| OMAHA, Neb.
OMAHA, Neb. May 6 Warren Buffett said on
Sunday most investors are better off putting their money in
low-cost index funds, though he believes he can still
outperform major market indexes.
"A very low-cost index is going to beat a majority of the
amateur-managed money or professionally-managed money," Buffett
said at a press conference, a day after the annual shareholder
meeting for his Berkshire Hathaway Inc. (BRKa.N) (BRKb.N)
insurance and investment company.
Buffett, worth $52 billion according to Forbes magazine in
March, also said investors shouldn't flock to increasingly
popular hedge funds, where managers typically receive a fixed
fee plus a percentage of profits.
"The gross performance may be reasonably decent, but the
fees will eat up a significant percentage of the returns," he
said. "You'll pay lots of fees to people who do well, and lots
of fees to people who do not do so well."
The Vanguard 500 Index fund (VFINX.O), whose $120.2 billion
of assets make it one of the largest index funds, has outgained
a majority of its "large blend" peers in the last one-, three-,
five- and 10-year periods, according to Morningstar Inc., a
Charlie Munger, Berkshire's vice chairman, said at the
press conference that many investors actually fare worse in
actively managed funds.
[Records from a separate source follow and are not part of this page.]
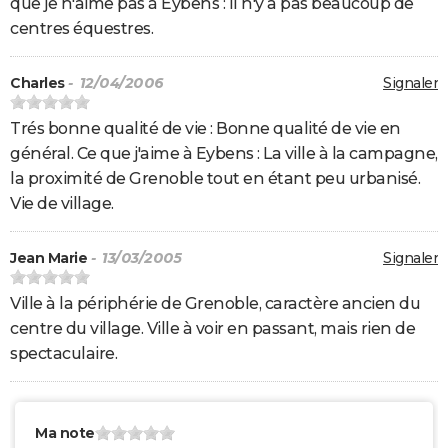
que je n'aime pas à Eybens : Il n'y a pas beaucoup de
centres équestres.
Charles
- 12/04/2006
Signaler
Trés bonne qualité de vie : Bonne qualité de vie en
général. Ce que j'aime à Eybens : La ville à la campagne,
la proximité de Grenoble tout en étant peu urbanisé.
Vie de village.
Jean Marie
- 13/03/2005
Signaler
Ville à la périphérie de Grenoble, caractère ancien du
centre du village. Ville à voir en passant, mais rien de
spectaculaire.
Ma note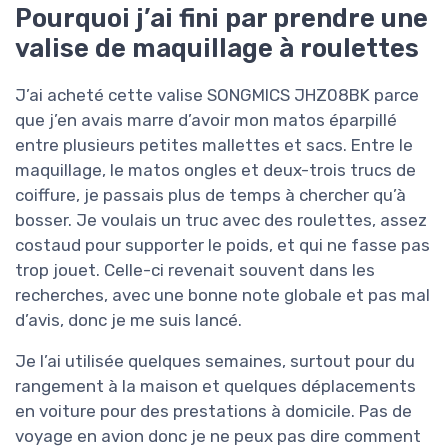
Pourquoi j’ai fini par prendre une
valise de maquillage à roulettes
J’ai acheté cette valise SONGMICS JHZ08BK parce
que j’en avais marre d’avoir mon matos éparpillé
entre plusieurs petites mallettes et sacs. Entre le
maquillage, le matos ongles et deux-trois trucs de
coiffure, je passais plus de temps à chercher qu’à
bosser. Je voulais un truc avec des roulettes, assez
costaud pour supporter le poids, et qui ne fasse pas
trop jouet. Celle-ci revenait souvent dans les
recherches, avec une bonne note globale et pas mal
d’avis, donc je me suis lancé.
Je l’ai utilisée quelques semaines, surtout pour du
rangement à la maison et quelques déplacements
en voiture pour des prestations à domicile. Pas de
voyage en avion donc je ne peux pas dire comment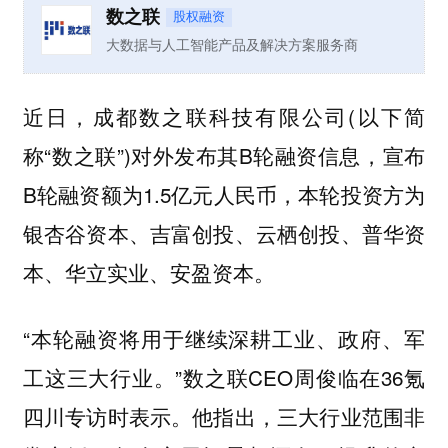
数之联
股权融资
大数据与人工智能产品及解决方案服务商
近日，成都数之联科技有限公司(以下简
称“数之联”)对外发布其B轮融资信息，宣布
B轮融资额为1.5亿元人民币，本轮投资方为
银杏谷资本、吉富创投、云栖创投、普华资
本、华立实业、安盈资本。
“本轮融资将用于继续深耕工业、政府、军
工这三大行业。”数之联CEO周俊临在36氪
四川专访时表示。他指出，三大行业范围非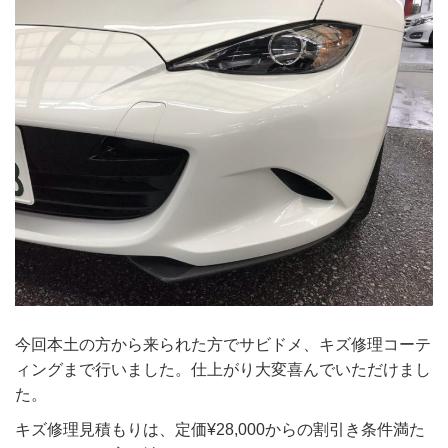
今回本土の方から来られた方でサビドメ、キズ修理コーテ
ィングまで行いました。仕上がり大変喜んでいただけまし
た。
キズ修理見積もりは、定価¥28,000からの割引き条件満た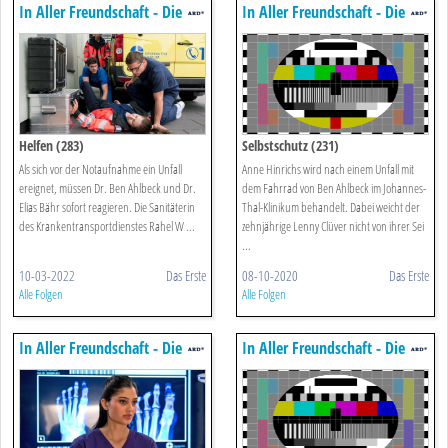
In Aller Freundschaft - Die
In Aller Freundschaft - Die
Jungen ärzte
Jungen ärzte
Helfen (283)
Selbstschutz (231)
Als sich vor der Notaufnahme ein Unfall
Anne Hinrichs wird nach einem Unfall mit
ereignet, müssen Dr. Ben Ahlbeck und Dr.
dem Fahrrad von Ben Ahlbeck im Johannes-
Elias Bähr sofort reagieren. Die Sanitäterin
Thal-Klinikum behandelt. Dabei weicht der
des Krankentransportdienstes Rahel W ...
zehnjährige Lenny Clüver nicht von ihrer Sei
...
10-03-2022
Das Erste
08-10-2020
Das Erste
Alle Folgen
Alle Folgen
In Aller Freundschaft - Die
In Aller Freundschaft - Die
Jungen ärzte
Jungen ärzte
He said many funds perform well when
they're small, but struggle to keep up when investors chase
that early performance, and pour in cash.
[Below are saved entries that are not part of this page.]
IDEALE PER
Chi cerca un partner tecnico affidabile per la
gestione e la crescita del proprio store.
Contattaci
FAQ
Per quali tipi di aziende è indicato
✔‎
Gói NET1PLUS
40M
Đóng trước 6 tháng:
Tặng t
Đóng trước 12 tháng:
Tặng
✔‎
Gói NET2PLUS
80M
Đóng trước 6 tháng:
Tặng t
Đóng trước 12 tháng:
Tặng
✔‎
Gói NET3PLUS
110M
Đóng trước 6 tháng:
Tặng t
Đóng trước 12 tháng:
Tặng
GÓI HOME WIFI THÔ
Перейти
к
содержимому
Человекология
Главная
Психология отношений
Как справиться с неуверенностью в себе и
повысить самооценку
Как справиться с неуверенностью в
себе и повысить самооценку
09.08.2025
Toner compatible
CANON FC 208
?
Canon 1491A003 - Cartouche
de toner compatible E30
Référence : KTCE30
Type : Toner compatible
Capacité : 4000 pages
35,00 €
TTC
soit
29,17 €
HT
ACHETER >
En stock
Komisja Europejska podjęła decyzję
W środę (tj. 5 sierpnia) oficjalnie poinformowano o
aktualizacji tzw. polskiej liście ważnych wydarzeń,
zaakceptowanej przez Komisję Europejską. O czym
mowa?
"Successful funds attract a massive amount of money, and
the later performance typically gets mediocre," he said. "Then
they keep publishing returns for the whole period for someone
who started 20 years ago.... The reporting has falsehood and
folly in it."
Buffett cited Fidelity Magellan (FMAGX.O), a top-performing
fund through the 1980s, but which has lagged S&P 500 over the
trailing one, three, five and 10-year periods.
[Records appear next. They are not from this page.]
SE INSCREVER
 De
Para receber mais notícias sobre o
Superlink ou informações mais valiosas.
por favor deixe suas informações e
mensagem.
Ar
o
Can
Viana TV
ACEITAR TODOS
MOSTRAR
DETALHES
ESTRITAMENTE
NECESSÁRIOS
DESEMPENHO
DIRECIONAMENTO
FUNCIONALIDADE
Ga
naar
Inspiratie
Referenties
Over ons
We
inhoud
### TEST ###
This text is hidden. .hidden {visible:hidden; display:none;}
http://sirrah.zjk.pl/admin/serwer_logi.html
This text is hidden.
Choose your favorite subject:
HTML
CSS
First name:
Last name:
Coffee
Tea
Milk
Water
Its asset base, once over $100 billion, has fallen to $43.4
billion, Morningstar data shows, as many investors sought
better returns elsewhere.
"If you take something like Fidelity Magellan, which Peter
Lynch ran terrifically, a lot of results were achieved with
smaller amounts," Buffett said.
"I'm not picking on them, because everybody has the same
situation," he added.
As for Berkshire, which ended March with nearly $90 billion
of stock and fixed-income investments, Buffett said "we think
we can do better than the S&P. I would be disappointed if our
portfolio didn't do a couple of percentage points better. I
would be amazed if it did (much) better."
Berkshire estimates that its per share book value rose at a
21.4 percent compounded annual rate from 1965, when Buffett
took over, to 2006, compared with a 10.4 percent annual gain
for the S&P 500 including dividends.